One can easily see that too many sorted runs will result in poor query performance. To keep the number of sorted runs in a reasonable range, Paimon writers will automatically perform [compactions]({{< ref "primary-key-table/compaction" >}}). The following table property determines the minimum number of sorted runs to trigger a compaction.

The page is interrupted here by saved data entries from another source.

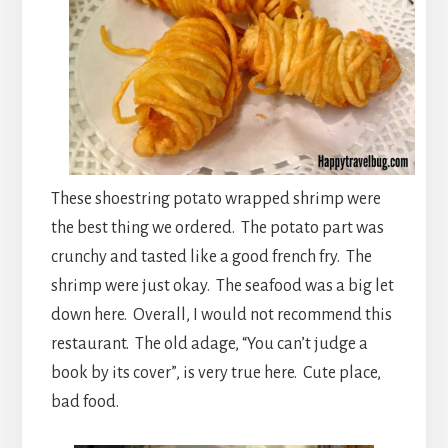
These shoestring potato wrapped shrimp were
the best thing we ordered. The potato part was
crunchy and tasted like a good french fry. The
shrimp were just okay. The seafood was a big let
down here. Overall, I would not recommend this
restaurant. The old adage, “You can’t judge a
book by its cover”, is very true here. Cute place,
bad food.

<table class="table table-bordered">
<thead>
<tr>
<th class="text-left" style="width: 20%">Option</th>
<th class="text-left" style="width: 5%">Required</th>
<th class="text-left" style="width: 5%">Default</th>
<th class="text-left" style="width: 10%">Type</th>
<th class="text-left" style="width: 60%">Description</th>
</tr>
</thead>
<tbody>
<tr>
<td><h5>num-sorted-run.compaction-trigger</h5></td>
<td>No</td>
<td style="word-wrap: break-word;">5</td>
<td>Integer</td>
<td>The sorted run number to trigger compaction. Includes level0 files (one file one sorted run) and high-level runs (one level one sorted run).</td>
</tr>
</tbody>
</table>
Compaction will become less frequent when `num-sorted-run.compaction-trigger` becomes larger, thus improving writing performance. However, if this value becomes too large, more memory and CPU time will be needed when querying the table. This is a trade-off between writing and query performance.